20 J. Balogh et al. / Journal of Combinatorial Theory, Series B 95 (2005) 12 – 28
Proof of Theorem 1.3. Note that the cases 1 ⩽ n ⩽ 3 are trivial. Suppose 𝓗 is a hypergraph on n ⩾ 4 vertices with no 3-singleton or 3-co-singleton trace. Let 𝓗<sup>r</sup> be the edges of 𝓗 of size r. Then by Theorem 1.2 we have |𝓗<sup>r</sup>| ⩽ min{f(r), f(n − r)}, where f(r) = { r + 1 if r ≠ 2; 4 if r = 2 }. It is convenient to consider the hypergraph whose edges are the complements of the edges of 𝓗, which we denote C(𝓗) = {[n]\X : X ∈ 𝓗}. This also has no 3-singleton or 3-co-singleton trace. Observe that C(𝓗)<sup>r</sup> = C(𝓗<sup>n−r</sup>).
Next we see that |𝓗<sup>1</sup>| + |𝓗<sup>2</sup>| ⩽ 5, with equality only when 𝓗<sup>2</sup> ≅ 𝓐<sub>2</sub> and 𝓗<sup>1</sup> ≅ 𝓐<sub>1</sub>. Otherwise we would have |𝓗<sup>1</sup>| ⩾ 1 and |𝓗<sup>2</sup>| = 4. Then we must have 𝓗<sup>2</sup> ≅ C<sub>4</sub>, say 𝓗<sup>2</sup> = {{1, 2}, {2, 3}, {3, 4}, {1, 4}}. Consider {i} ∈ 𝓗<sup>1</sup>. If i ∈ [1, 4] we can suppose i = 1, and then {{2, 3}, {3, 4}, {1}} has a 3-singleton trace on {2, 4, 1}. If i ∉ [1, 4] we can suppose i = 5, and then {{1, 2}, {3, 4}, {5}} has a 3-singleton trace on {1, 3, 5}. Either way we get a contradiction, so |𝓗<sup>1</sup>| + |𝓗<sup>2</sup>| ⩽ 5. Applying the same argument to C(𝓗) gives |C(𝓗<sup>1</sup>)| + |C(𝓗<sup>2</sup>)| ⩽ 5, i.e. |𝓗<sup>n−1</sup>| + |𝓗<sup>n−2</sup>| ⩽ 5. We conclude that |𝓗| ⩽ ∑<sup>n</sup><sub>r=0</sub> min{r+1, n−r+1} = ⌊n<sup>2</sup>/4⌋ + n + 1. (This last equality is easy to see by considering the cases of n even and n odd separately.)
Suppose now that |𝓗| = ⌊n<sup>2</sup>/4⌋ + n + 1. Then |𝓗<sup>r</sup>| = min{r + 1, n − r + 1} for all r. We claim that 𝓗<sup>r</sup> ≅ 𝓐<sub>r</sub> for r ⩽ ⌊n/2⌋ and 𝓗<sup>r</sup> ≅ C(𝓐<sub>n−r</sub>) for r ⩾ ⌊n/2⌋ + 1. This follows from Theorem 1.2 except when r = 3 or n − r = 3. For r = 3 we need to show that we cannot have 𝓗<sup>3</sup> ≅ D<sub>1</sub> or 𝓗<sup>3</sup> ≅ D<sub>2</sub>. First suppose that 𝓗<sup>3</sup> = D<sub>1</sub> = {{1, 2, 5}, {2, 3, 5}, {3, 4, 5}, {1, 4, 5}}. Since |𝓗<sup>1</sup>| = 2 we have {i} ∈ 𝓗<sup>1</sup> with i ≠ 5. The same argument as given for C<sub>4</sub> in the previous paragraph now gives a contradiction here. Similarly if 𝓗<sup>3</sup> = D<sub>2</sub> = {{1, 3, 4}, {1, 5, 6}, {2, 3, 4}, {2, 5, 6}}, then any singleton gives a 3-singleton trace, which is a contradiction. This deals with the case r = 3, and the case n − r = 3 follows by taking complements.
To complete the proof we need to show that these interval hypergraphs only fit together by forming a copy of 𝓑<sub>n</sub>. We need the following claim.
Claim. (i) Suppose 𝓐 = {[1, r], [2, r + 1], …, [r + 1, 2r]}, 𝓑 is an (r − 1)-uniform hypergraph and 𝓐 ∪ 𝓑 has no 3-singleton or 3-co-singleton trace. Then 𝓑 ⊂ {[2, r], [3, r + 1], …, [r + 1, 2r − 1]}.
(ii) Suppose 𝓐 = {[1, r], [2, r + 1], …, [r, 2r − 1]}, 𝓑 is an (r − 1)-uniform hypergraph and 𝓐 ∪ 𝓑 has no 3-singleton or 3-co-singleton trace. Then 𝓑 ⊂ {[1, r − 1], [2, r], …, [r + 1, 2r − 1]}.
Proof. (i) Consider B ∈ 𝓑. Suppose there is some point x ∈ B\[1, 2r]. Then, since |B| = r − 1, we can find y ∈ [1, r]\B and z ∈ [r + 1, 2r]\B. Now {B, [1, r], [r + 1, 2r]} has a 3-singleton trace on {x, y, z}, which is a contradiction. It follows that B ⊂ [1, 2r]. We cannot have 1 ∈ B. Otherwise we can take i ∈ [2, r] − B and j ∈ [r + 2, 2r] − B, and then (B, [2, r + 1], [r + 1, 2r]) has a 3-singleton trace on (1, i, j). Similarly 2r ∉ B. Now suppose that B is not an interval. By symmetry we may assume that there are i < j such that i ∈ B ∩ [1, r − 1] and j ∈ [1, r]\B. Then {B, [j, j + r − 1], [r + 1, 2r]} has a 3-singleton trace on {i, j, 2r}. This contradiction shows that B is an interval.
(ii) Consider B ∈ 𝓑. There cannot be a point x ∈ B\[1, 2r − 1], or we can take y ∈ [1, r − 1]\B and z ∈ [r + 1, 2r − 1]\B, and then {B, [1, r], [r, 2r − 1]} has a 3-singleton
━━━━━━━━━━━━━━━━━━━━━━━━━━━━━━
Produce only the lines from the line containing "To complete the" through the line containing "(ii) Suppose 𝓐", inclusive of both, exactly as they stand in the entries above.

To complete the proof we need to show that these interval hypergraphs only fit together by forming a copy of 𝓑<sub>n</sub>. We need the following claim.
Claim. (i) Suppose 𝓐 = {[1, r], [2, r + 1], …, [r + 1, 2r]}, 𝓑 is an (r − 1)-uniform hypergraph and 𝓐 ∪ 𝓑 has no 3-singleton or 3-co-singleton trace. Then 𝓑 ⊂ {[2, r], [3, r + 1], …, [r + 1, 2r − 1]}.
(ii) Suppose 𝓐 = {[1, r], [2, r + 1], …, [r, 2r − 1]}, 𝓑 is an (r − 1)-uniform hypergraph and 𝓐 ∪ 𝓑 has no 3-singleton or 3-co-singleton trace. Then 𝓑 ⊂ {[1, r − 1], [2, r], …, [r + 1, 2r − 1]}.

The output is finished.